«Je vois dans l’union de Sophie, dans l’amitié de M. de Condorcet un nouvel appui précieux pour mon âme trop sensible et pour ma vie qui va avoir un si grand besoin d’appui. Un sentiment douloureux va me suivre encore à Neuville; celui que je laisse le bonheur derrière moi et que je n’en aurai, là, d’autre que l’espérance.»
Le jeune ménage s’installa, de suite, à l’Hôtel des Monnaies, quai de Conti. Condorcet y habitait déjà et il y avait logé sa mère et un de ses oncles maternels, tous deux morts à cette date de 1786. Ses revenus s’élevaient à environ 18.000 livres de rentes qui se décomposaient ainsi: 5.000 livres d’appointements comme inspecteur des monnaies, 11.000 livres en terres, provenant pour les deux tiers de l’héritage de son oncle, et 2.000 livres en rentes viagères, qui venaient de la succession du père de Condorcet.
Le brave Cardot gérait cette petite fortune, dont le savant ne s’occupait guère.
Le salon de l’Hôtel des Monnaies, à cette époque où l’esprit de société tenait une si grande place en France, ne tarda pas à devenir le rendez-vous des philosophes, des savants et des littérateurs. Et non seulement les Français illustres s’y réunissaient, mais la demeure de Sophie, qui s’ouvrait en même temps que le salon de Mme de Staël, était rapidement devenue le centre de l’Europe éclairée.
La grande génération du XVIIIe siècle se faisait chaque jour de plus en plus rare; les Voltaire, les Diderot, les d’Alembert, les Helvétius étaient morts: leurs héritiers s’appelaient Dupaty, Chamfort, Beaumarchais, Roucher, Garat et tant d’autres moins illustres, mais célèbres cependant, qui aimaient à se grouper autour du dernier des grands survivants, dans le salon qu’y tenait sa femme, maîtresse de maison exquise de bonté, charmante de jeunesse, rayonnante de grâce et d’amabilité.
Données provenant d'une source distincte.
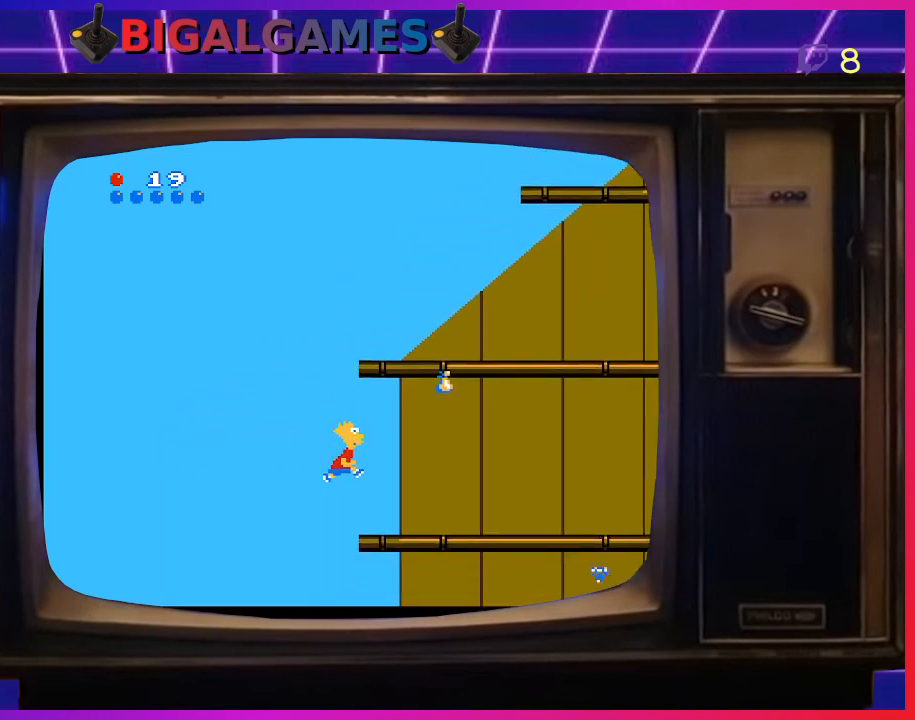
{"buttons": ["DPAD_RIGHT"], "right_stick": "center", "events": []}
Aux admirables perfections d’un corps superbe, la marquise de Condorcet joignait une figure malicieuse et spirituelle qui restera curieuse et fine, alors même que les grands chagrins l’auront voilée d’une douceur mélancolique; des sourcils accentués, indice d’une volonté puissante; des yeux grands et noirs; un menton gracieux; un nez légèrement retroussé, aux ailes frémissantes; une bouche un peu grande, mais habituée au sourire; le visage ovale, cher aux grands artistes, qu’encadrait une chevelure abondante et fine; au repos, l’air rêveur des femmes qui ont cueilli la pervenche avec Jean-Jacques; dans la conversation, l’étincelle qui jaillit et qui traduit dans un regard tout l’esprit de Voltaire, résumant ainsi dans une même physionomie ce double caractère, si rarement réuni, qui personnifie le XVIIIe siècle; telle était Sophie qui, calme et victorieuse, a pris place dans le cortège des beautés éternelles, chers et doux fantômes, ombres légères et insaisissables, qui ont gardé le privilège d’être aimées d’amour à travers les âges.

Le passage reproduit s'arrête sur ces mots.